Viterbi Pseudocode

1 minute read

This version of the popular Viterbi algorithm assumes that all the input values are given in log-probabilities. Therefore summations are used instead of multiplications. The input sentence has N words, and we are trying to assign a label to each word, chosen from a set of L labels.
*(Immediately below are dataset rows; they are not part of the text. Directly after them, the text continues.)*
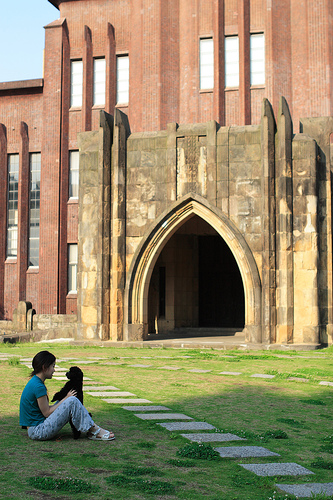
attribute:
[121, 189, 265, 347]
arch way — large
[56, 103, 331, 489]
structure —   stone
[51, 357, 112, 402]
dog — black 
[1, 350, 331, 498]
tiles — stone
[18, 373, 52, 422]
shirt — blue 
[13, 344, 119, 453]
girl — sitting 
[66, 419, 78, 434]
legs — hind,  dog's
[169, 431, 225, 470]
plant — very small, green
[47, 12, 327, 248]
building — tall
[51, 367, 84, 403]
dog — black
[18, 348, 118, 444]
lady —  light skinned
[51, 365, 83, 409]
dog — black 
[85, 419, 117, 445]
sandals — white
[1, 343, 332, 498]
yard — grassy 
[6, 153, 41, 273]
windows —  some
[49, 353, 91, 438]
dog — black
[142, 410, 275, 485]
footstep —   stone, for foot 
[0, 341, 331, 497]
grass —  area , green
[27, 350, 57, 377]
hair — dark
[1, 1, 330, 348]
wall — brown 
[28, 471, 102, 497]
weeds —  Some ,  overgrown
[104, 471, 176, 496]
weeds —  overgrown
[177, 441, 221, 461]
weeds —  overgrown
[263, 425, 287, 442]
weeds —  overgrown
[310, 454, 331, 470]
weeds —  overgrown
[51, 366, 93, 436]
dog — black, fuzzy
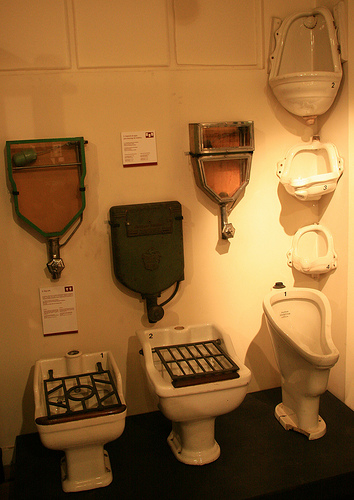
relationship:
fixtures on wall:
[272, 3, 349, 281] [66, 24, 238, 125]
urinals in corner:
[271, 131, 350, 276] [290, 0, 335, 37]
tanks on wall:
[3, 97, 272, 304] [66, 24, 238, 125]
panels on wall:
[0, 0, 273, 72] [66, 24, 238, 125]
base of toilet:
[58, 453, 129, 499] [127, 325, 259, 476]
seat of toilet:
[156, 338, 237, 389] [127, 325, 259, 476]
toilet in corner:
[127, 325, 259, 476] [290, 0, 335, 37]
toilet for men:
[127, 325, 259, 476] [121, 47, 135, 66]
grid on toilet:
[45, 371, 115, 422] [127, 325, 259, 476]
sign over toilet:
[34, 281, 97, 345] [14, 345, 151, 472]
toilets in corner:
[269, 138, 338, 432] [290, 0, 335, 37]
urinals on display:
[271, 131, 350, 276] [73, 112, 348, 442]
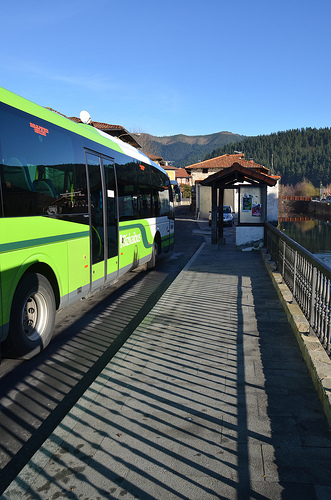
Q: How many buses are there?
A: One.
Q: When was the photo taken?
A: During the day.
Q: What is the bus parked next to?
A: The sidewalk.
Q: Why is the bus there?
A: To pick up passengers.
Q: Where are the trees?
A: Behind the buildings.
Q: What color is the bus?
A: Green.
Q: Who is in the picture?
A: Nobody.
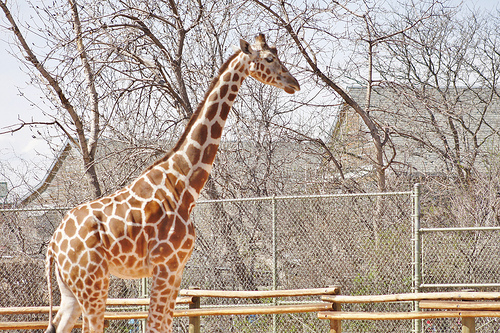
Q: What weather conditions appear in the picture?
A: It is clear.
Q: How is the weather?
A: It is clear.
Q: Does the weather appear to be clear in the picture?
A: Yes, it is clear.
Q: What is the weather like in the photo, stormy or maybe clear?
A: It is clear.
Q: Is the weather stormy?
A: No, it is clear.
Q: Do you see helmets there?
A: No, there are no helmets.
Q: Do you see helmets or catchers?
A: No, there are no helmets or catchers.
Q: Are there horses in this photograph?
A: No, there are no horses.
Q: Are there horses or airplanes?
A: No, there are no horses or airplanes.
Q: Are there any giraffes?
A: Yes, there is a giraffe.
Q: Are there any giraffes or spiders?
A: Yes, there is a giraffe.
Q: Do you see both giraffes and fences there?
A: Yes, there are both a giraffe and a fence.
Viterbi algorithm pseudocode

viterbi(Emission, Trans, Start, End):
    # Set internal variables
    s <- 0.0
    Y <- []
    Trellis <- empty NxL matrix
    Backpointers <- empty (N-1)xL matrix
    # Set first row of Trellis
    Trellis[0, :] <- start + Emission[0,:]
    # Construct rest of Trellis table and keep Backpointers table
    for each word i in {1, ..., N-1}:
    	for each label j in {0, ..., L-1}:
    		Trellis[i,j] <- Emission[i,j] + max_k(Trans[k,j] + Trellis[i-1,k])
    		Backpointers[i-1,j] <- argmax_k(Trans[k,j] + Trellis[i-1,k])
    # Calculate total score s, last backpointer b_next, add b_next to the result Y
    s = max_k(End[k] + Trellis[-1,k])
    b_next = argmax_k(End[k] + Trellis[N-1,k])
    Y[N-1] <- b_next
    # Do backpropagation for remaining N-1 words
    for word i in {N-2, ..., 0}:
    	b_next <- Backpointers[i, b_next]
    	Y[i] <- b_next
    return (s,Y)


The algorithm takes 2 matrices and 2 vectors as input:

  • Emission is an NxL matrix storing the log-probability of observing word n, given a label l

    P(n|l) = Emission[n,l]

  • Trans is an LxL matrix storing the transition log-probability from the previous label (Yp) to the current label (Yc)

    P(Yc|Yp) = Trans[Yp,Yc]

  • Start is a Lx1 vector storing the transition log-probability of the beginning of a sentence <s> to every label l

    P(l|<s>) = Start[l]

  • End is a Lx1 vector storing the transition log-probability from the label l of the last word to the end of the sentence </s>

    P(</s>|l) = End[l]

Internally, the NxL matrix Trellis[i,l] stores the score of the best sequence from 1 … i such that li = l. The (N-1)xL Backpointers matrix tracks from which previous label the calculated optimal score for each cell came. Note that Backpointers has one row less than Trellis as the last backpointer can be stored in a single variable (b_next), before starting backpropagation.